В отличие от непроизвольных сержантских экстракций, стриженый солдатик должен исполнять их по команде, но он не выполнил приказ, и оттого следует команда:
— Второе отделение! Наклонись! Два пальца в рот вставь!
Первое и третье отделения с ненавистью и надеждой ждут решения своей участи. Один за всех, все за одного — это основополагающий принцип воспитания.
— Справа! По одному! Блюй!
Извиваясь в спазмах и судорогах, отделение выполняет приказ, разгрузив свои желудки во вполне приемлемый срок.
— Рядовой Равдулин, становитесь в строй! — Старший сержант отворачивается, якобы для того, чтобы присмотреть местечко, где бы расположить взвод для чистки оружия. В этот момент Равдулин получает два тяжких удара в живот от своих стриженых товарищей. Подавляя рвущийся протяжный стон, он сгибается пополам и всем телом валится в грязь.
В учебных дивизиях сержанты и офицеры никогда не бьют солдат — это еще один железный закон.
Умелец
1
Арестованного привезли в полк и заперли в изоляторе караульного помещения. Угрюмый, он сидел в углу, упрямо глядя в пол. Сержанта арестовали в Омске, в 4 тысячах километров от его родного учебного полка.

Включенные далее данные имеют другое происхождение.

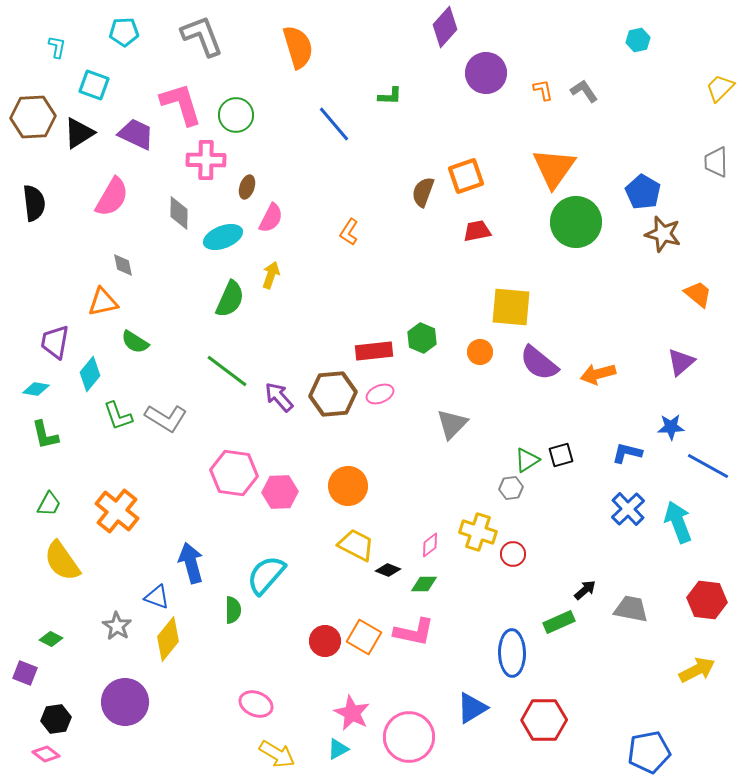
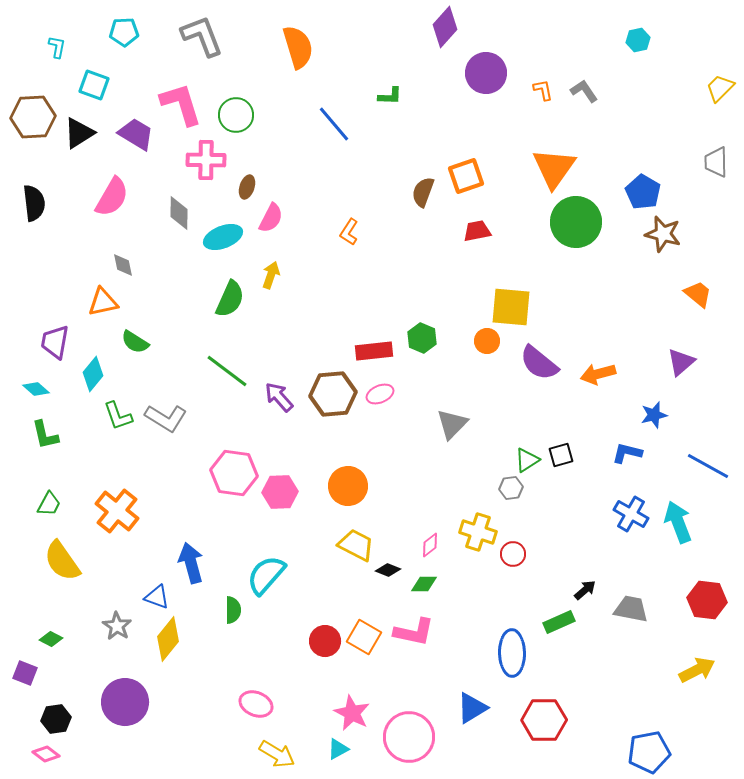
purple trapezoid at (136, 134): rotated 6 degrees clockwise
orange circle at (480, 352): moved 7 px right, 11 px up
cyan diamond at (90, 374): moved 3 px right
cyan diamond at (36, 389): rotated 32 degrees clockwise
blue star at (671, 427): moved 17 px left, 12 px up; rotated 12 degrees counterclockwise
blue cross at (628, 509): moved 3 px right, 5 px down; rotated 16 degrees counterclockwise
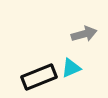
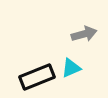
black rectangle: moved 2 px left
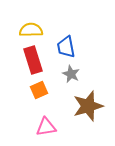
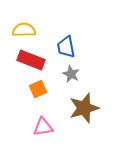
yellow semicircle: moved 7 px left
red rectangle: moved 2 px left; rotated 52 degrees counterclockwise
orange square: moved 1 px left, 1 px up
brown star: moved 4 px left, 2 px down
pink triangle: moved 3 px left
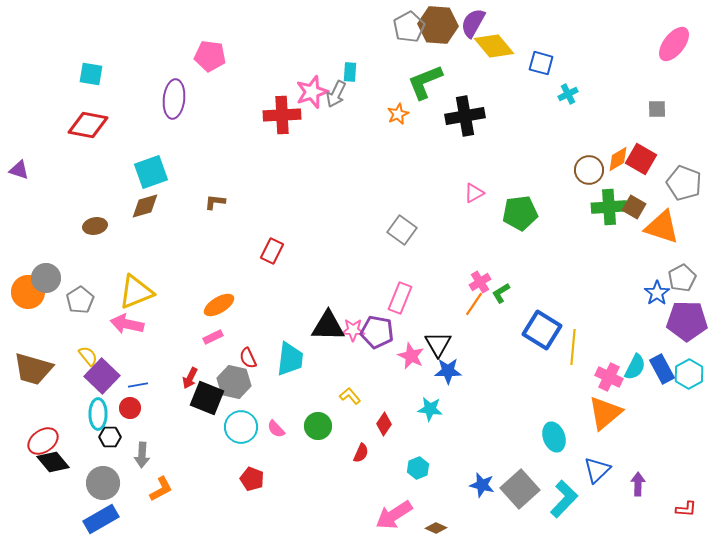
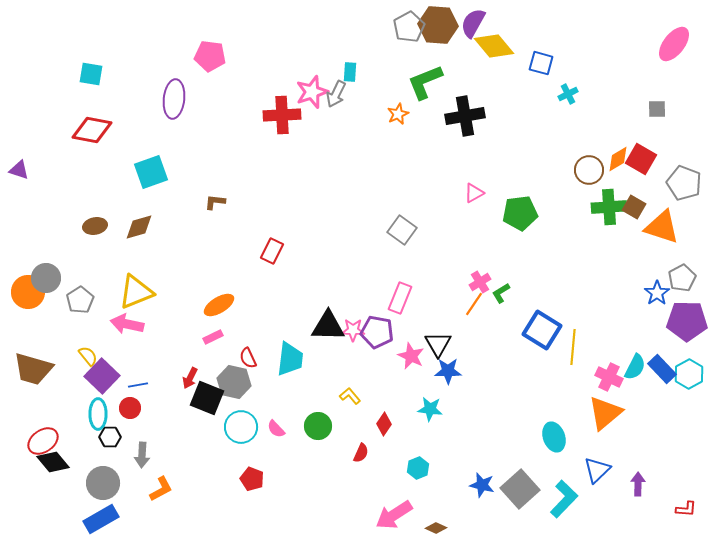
red diamond at (88, 125): moved 4 px right, 5 px down
brown diamond at (145, 206): moved 6 px left, 21 px down
blue rectangle at (662, 369): rotated 16 degrees counterclockwise
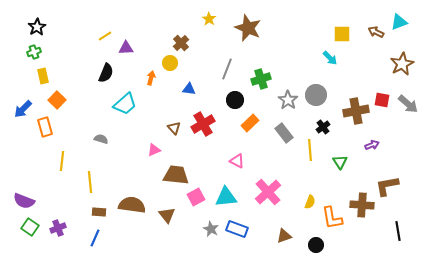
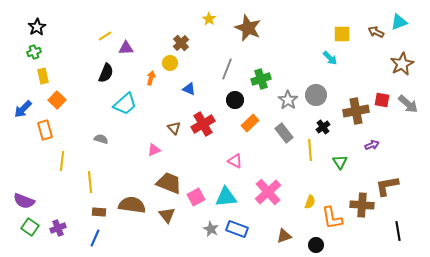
blue triangle at (189, 89): rotated 16 degrees clockwise
orange rectangle at (45, 127): moved 3 px down
pink triangle at (237, 161): moved 2 px left
brown trapezoid at (176, 175): moved 7 px left, 8 px down; rotated 16 degrees clockwise
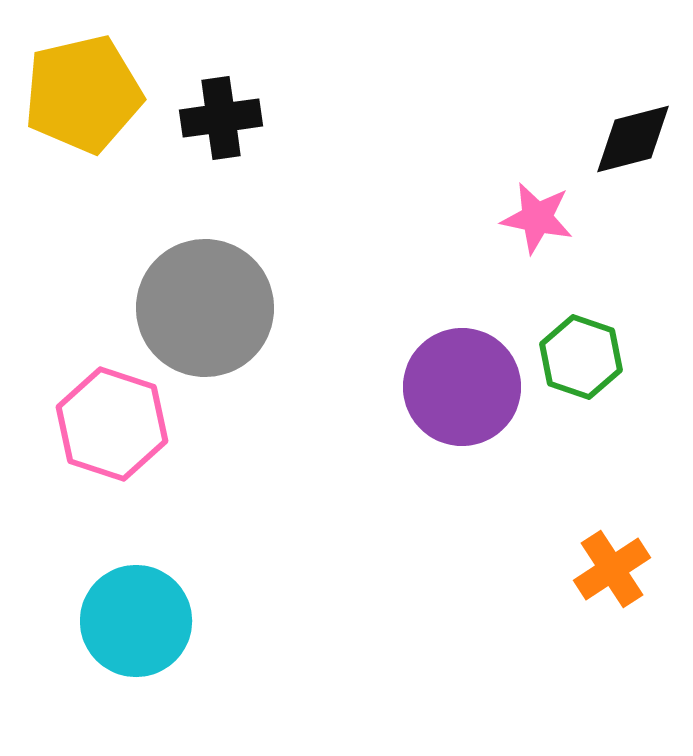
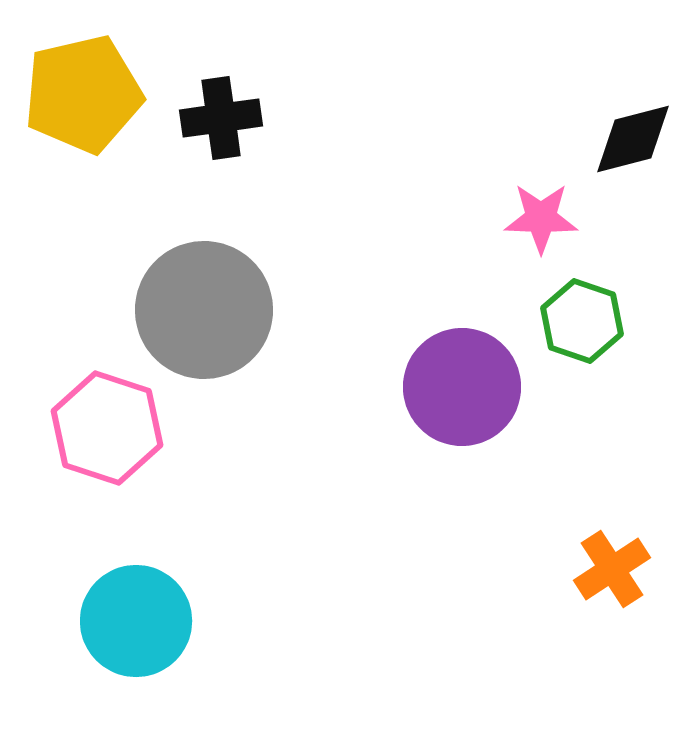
pink star: moved 4 px right; rotated 10 degrees counterclockwise
gray circle: moved 1 px left, 2 px down
green hexagon: moved 1 px right, 36 px up
pink hexagon: moved 5 px left, 4 px down
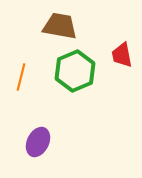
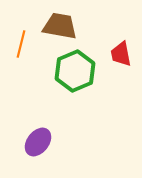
red trapezoid: moved 1 px left, 1 px up
orange line: moved 33 px up
purple ellipse: rotated 12 degrees clockwise
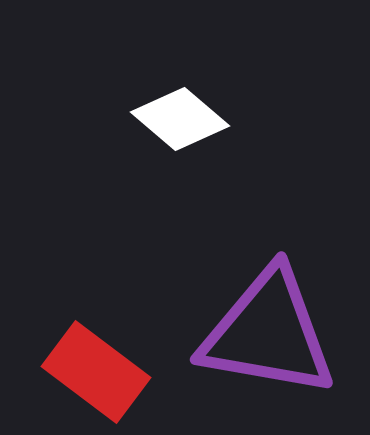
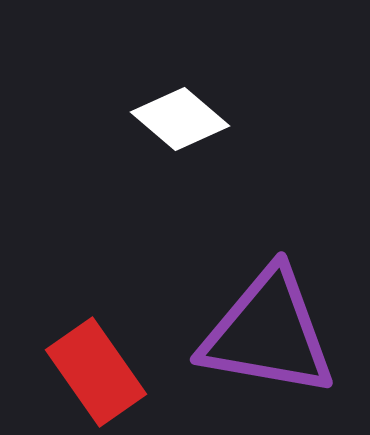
red rectangle: rotated 18 degrees clockwise
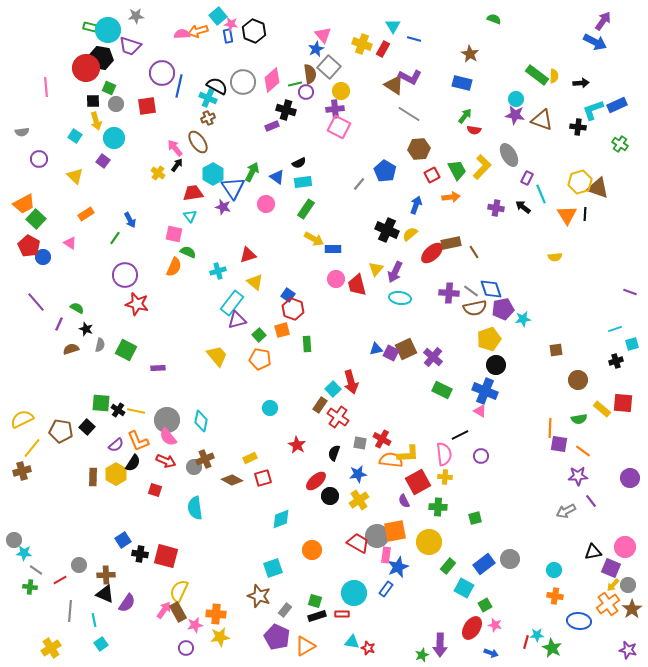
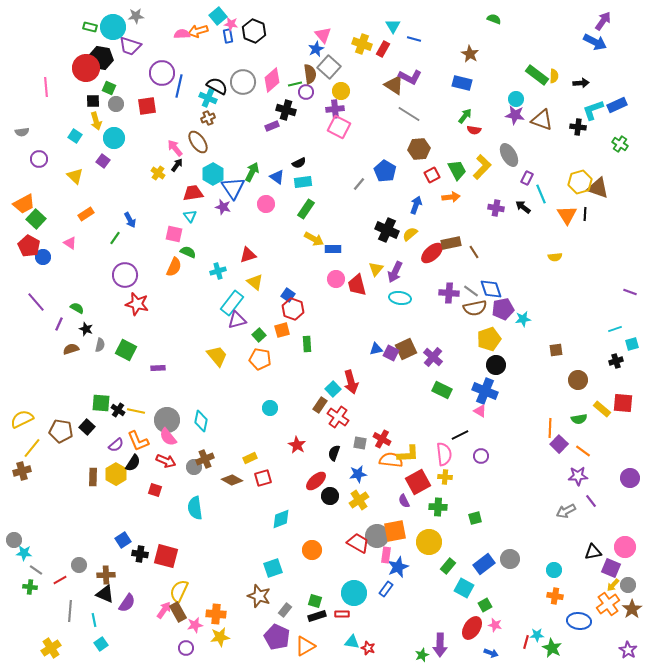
cyan circle at (108, 30): moved 5 px right, 3 px up
purple square at (559, 444): rotated 36 degrees clockwise
purple star at (628, 650): rotated 18 degrees clockwise
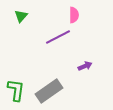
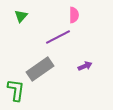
gray rectangle: moved 9 px left, 22 px up
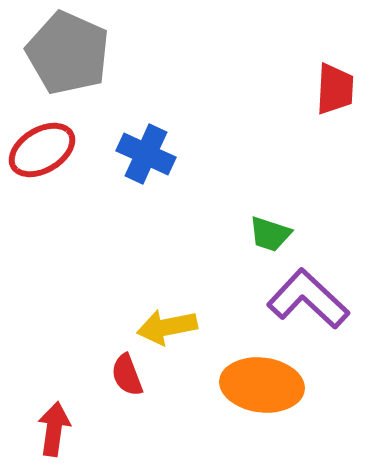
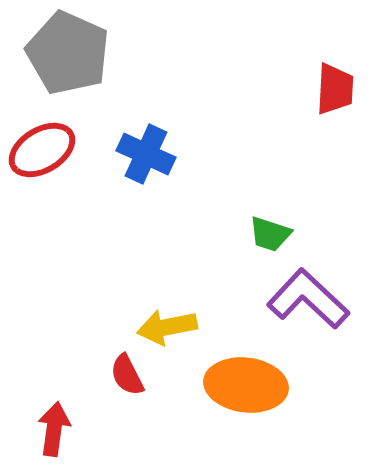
red semicircle: rotated 6 degrees counterclockwise
orange ellipse: moved 16 px left
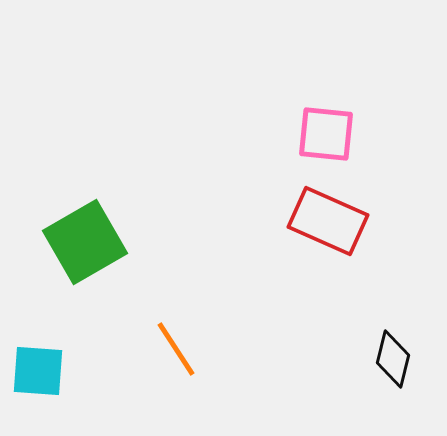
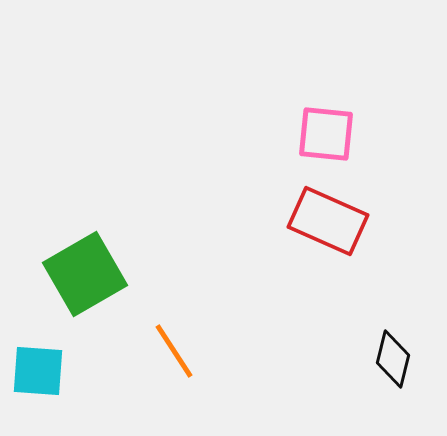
green square: moved 32 px down
orange line: moved 2 px left, 2 px down
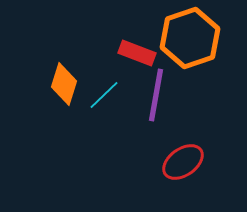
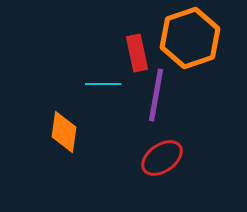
red rectangle: rotated 57 degrees clockwise
orange diamond: moved 48 px down; rotated 9 degrees counterclockwise
cyan line: moved 1 px left, 11 px up; rotated 44 degrees clockwise
red ellipse: moved 21 px left, 4 px up
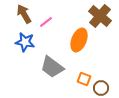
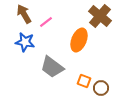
orange square: moved 2 px down
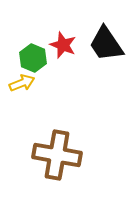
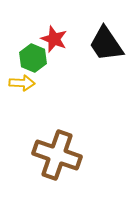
red star: moved 9 px left, 6 px up
yellow arrow: rotated 25 degrees clockwise
brown cross: rotated 9 degrees clockwise
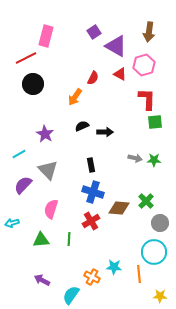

Прибыл военный дознаватель. Началось следствие: как, почему... Дело серьезное. И все тут зависит от командования: с какой точки зрения смотреть на случившееся и как данный проступок трактовать. Если это назвать самовольной отлучкой, то сержант получит 15 суток ареста, это максимум. Если назвать случившееся дезертирством, он получит 10 лет, это минимум.
Если бы сержанта поймали на территории своего округа, то дело, конечно, замяли бы, ибо между округами идет социалистическое соревнование — у кого меньше преступлений и нарушений. Но раз уж его поймали в другом округе, а, следовательно, Москве все известно, то руководство будет стараться показать свою решимость, несмотря ни на что, полностью искоренить все нарушения. Но и тут вновь напрашивается противоречие: если это дезертирство, то почему об этом не доложили в Москву шесть дней назад, когда сержант исчез?
Для всех прямых начальников сержанта, от взводного командира и до командующего округом, наступил период весьма неприятный.
Фамилия сержанта была Зумаров, а его взводным командиром был я. Оттого-то меня первым и вызвали.
— Ваш сержант?
— Мой, товарищ подполковник.
— Сколько времени вы вместе служите?
— Восемь месяцев, товарищ подполковник. Он был курсантом учебного взвода, которым я командую, а затем по получении звания оставлен во взводе командиром второго отделения.
— Что вы можете сказать о нем?
— Товарищ подполковник, я никогда в жизни его не видел.
Дознаватель, видимо, давно вник в суровую армейскую действительность, и мое заявление на него не произвело решительно никакого впечатления.
— Умелец? — только поинтересовался он.
— Так точно, умелец, — подтвердил я.
На этом допрос был закончен. Вслед за мной по очереди были вызваны командир роты, замполит батальона и, наконец, комбат. Разговор с ними тоже не затянулся более одной минуты. Все они этого сержанта никогда в глаза не видели.